Which generation approach should I pick?
Use LLM API for unstructured text, QA pairs, dialogues, and agent trajectories. Use managed platforms for tabular/relational privacy-safe datasets. Use local GPU for high-volume or sensitive workloads.
How is the filter rate used?
Some generated records fail quality checks or schema validation and must be regenerated. The filter rate models how many extra records need to be generated to hit your target usable count.
Does storage cost matter?
For small text datasets it is usually negligible. For high-volume or long-retention datasets (especially tabular or embedded data), storage can add hundreds of dollars per year.
What is the difference between review rate and validator?

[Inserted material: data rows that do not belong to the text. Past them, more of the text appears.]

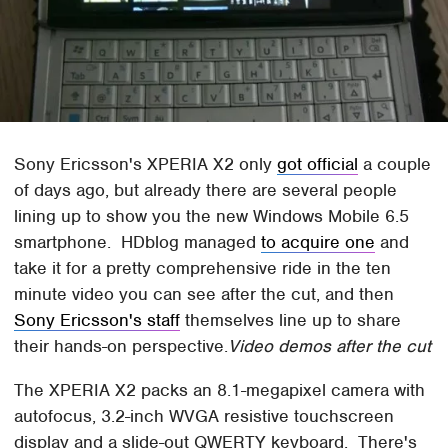
Sony Ericsson's XPERIA X2 only
got official
a couple
of days ago, but already there are several people
lining up to show you the new Windows Mobile 6.5
smartphone. HDblog managed
to acquire one
and
take it for a pretty comprehensive ride in the ten
minute video you can see after the cut, and then
Sony Ericsson's staff
themselves line up to share
their hands-on perspective.
Video demos after the cut
The XPERIA X2 packs an 8.1-megapixel camera with
autofocus, 3.2-inch WVGA resistive touchscreen
display and a slide-out QWERTY keyboard. There's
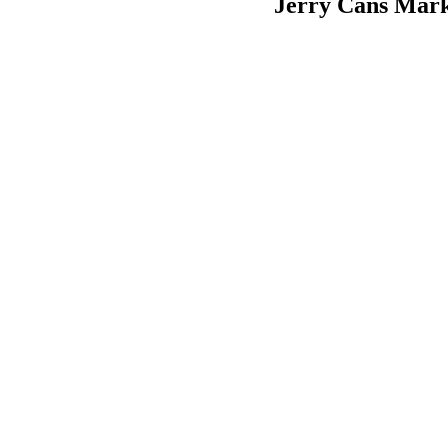
Jerry Cans Mark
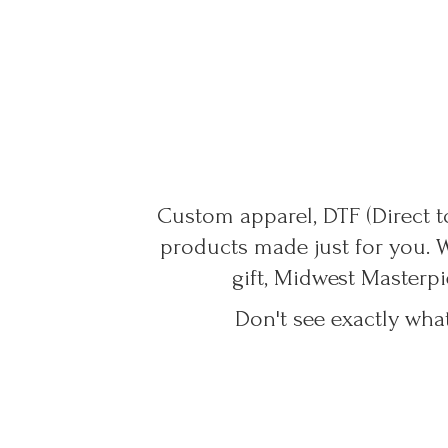
Custom apparel, DTF (Direct to
products made just for you. 
gift, Midwest Masterpi
Don't see exactly wha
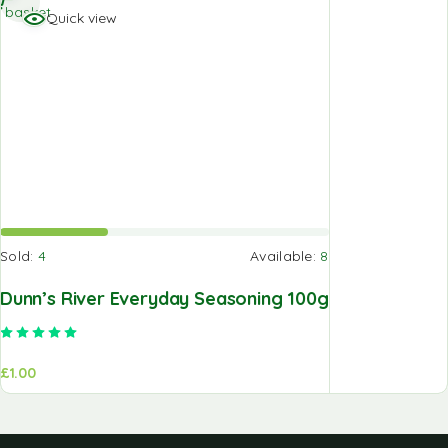
basket
Quick view
Sold:
4
Available:
8
Dunn’s River Everyday Seasoning 100g
Rated
5.00
out of 5
£
1.00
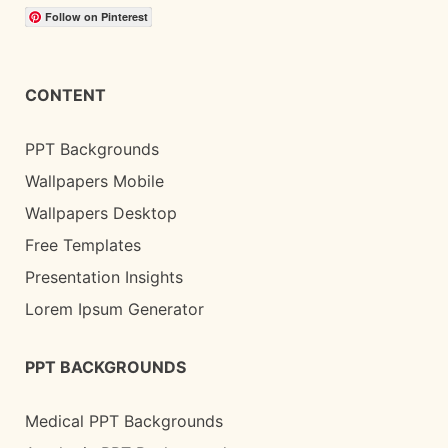
Follow on Pinterest
CONTENT
PPT Backgrounds
Wallpapers Mobile
Wallpapers Desktop
Free Templates
Presentation Insights
Lorem Ipsum Generator
PPT BACKGROUNDS
Medical PPT Backgrounds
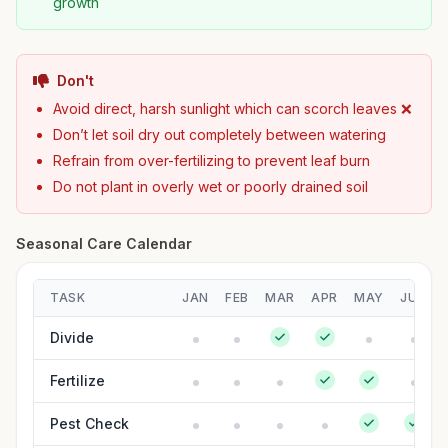
growth
Don't
Avoid direct, harsh sunlight which can scorch leaves ❌
Don’t let soil dry out completely between watering
Refrain from over-fertilizing to prevent leaf burn
Do not plant in overly wet or poorly drained soil
Seasonal Care Calendar
TASK
JAN
FEB
MAR
APR
MAY
JUN
Divide
Fertilize
Pest Check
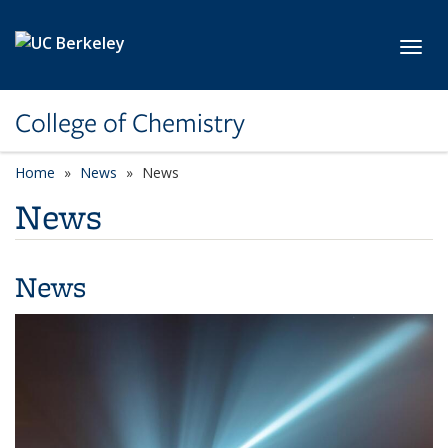
Skip to main content
Toggl
College of Chemistry
Home
News
News
News
News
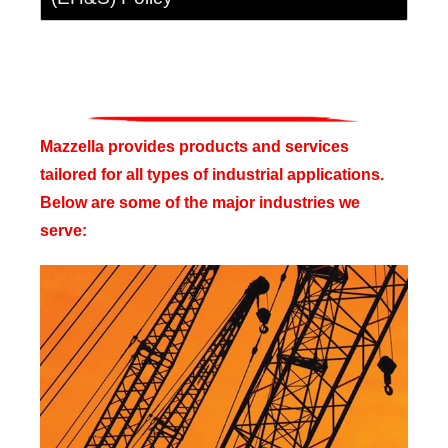
Mazzella provides products and services
tailored for all types of industrial applications.
Below are some of the major industries we
serve:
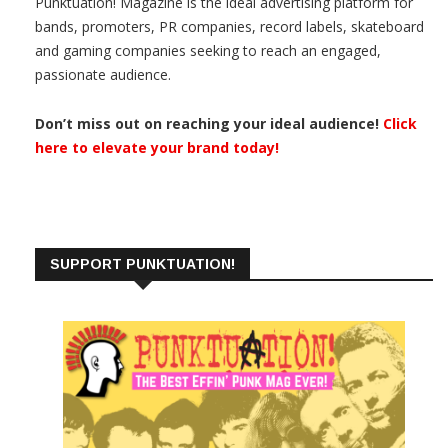
Punktuation! Magazine is the ideal advertising platform for
bands, promoters, PR companies, record labels, skateboard
and gaming companies seeking to reach an engaged,
passionate audience.
Don’t miss out on reaching your ideal audience!
Click
here to elevate your brand today!
SUPPORT PUNKTUATION!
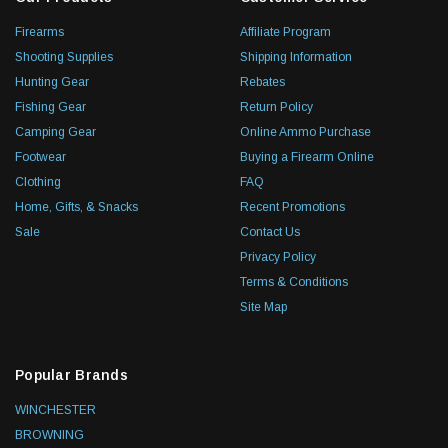
Firearms
Affiliate Program
Shooting Supplies
Shipping Information
Hunting Gear
Rebates
Fishing Gear
Return Policy
Camping Gear
Online Ammo Purchase
Footwear
Buying a Firearm Online
Clothing
FAQ
Home, Gifts, & Snacks
Recent Promotions
Sale
Contact Us
Privacy Policy
Terms & Conditions
Site Map
Popular Brands
WINCHESTER
BROWNING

The validator preset sets the per-record validation cost and throughput. The review rate is the percentage of records you actually send through that validation step. Set review rate to 0 if you rely only on automated filters.
How do I reduce synthetic-data cost?
Shorten prompts, reduce output tokens, use a smaller model for first-pass generation, filter aggressively, spot-check instead of full human review, and delete old datasets once they are no longer needed.
Synthetic data costs blend LLM generation tokens, structured/tabular synthesis platforms, storage, filtering/retry compute, and human validation labor. Replace defaults with quotes from your chosen provider. Treat results as directional budgets, not invoices.